I don’t think too many congressional observers were surprised by the makeup of the final House vote, which tallied 285-144.  So just a little data to flesh out the vote.
* Minority leader Nancy Pelosi (D-Calif.) turned in a command performance, producing a completely unified Democratic vote in favor of the deal.  (This was on par with her exemplary August 2011 performance on the debt deal, in which she delivered 95 Democratic votes in favor of the deal and 95 Democratic votes against.)   The unity of the Democratic vote this time around largely reflected that this was a far better deal from Democrats’ perspective.  The deal temporarily funds the government, temporarily waives the debt limit and moves the House and Senate to conference on their budget resolution.  (Better late than never.)
*Speaker John Boehner (R-Ohio) finally turned to the Democrats to bail his party out of the box canyon it had marched itself into.  The vote was technically a “majority party roll” in the language of party cartel theory or more colloquially a “Hastert Rule” violation: a majority of the majority party voted against the bill and yet it passed (as tallied here by the New York Times).
In the figure below, I juxtapose the makeup of the GOP yea-voters (blue bars) against Republican votes this past year on pivotal votes (red bars). The pivotal votes are described here and include salient votes on Hurricane Sandy relief, the Violence Against Women Act, the farm bill and others.
Graph by Sarah Binder based on House floor roll call votes.

Graph by Sarah Binder based on House floor roll call votes.

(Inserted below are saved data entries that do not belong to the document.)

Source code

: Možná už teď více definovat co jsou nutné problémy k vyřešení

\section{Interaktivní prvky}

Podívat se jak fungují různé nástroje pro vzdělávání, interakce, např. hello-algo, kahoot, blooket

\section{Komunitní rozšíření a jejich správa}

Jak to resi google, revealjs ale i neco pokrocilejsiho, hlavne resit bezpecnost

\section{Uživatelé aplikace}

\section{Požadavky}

Not surprisingly, Republicans who supported the deal last night came largely from the ranks of the GOP most loyal to Speaker Boehner. Three-quarters of Boehner’s followers tonight had either never defected from his coalition or bolted just once. Most of the remaining GOP deal supporters had defected just twice on key votes.  Finally, just a handful of the yea votes hailed from the most conservative ranks of the conference.  The pattern in short comports with what we might expect: the most pragmatic of Boehner’s conference stuck with him last night to prevent economic calamity that might follow on the heels of a government default.  Unfortunately for the speaker, his more pragmatic colleagues fill just about a third of the seats in his rightward-ho conference.  Too big perhaps to meet in Pete’s Diner, but far too small to command a majority of the Republican majority.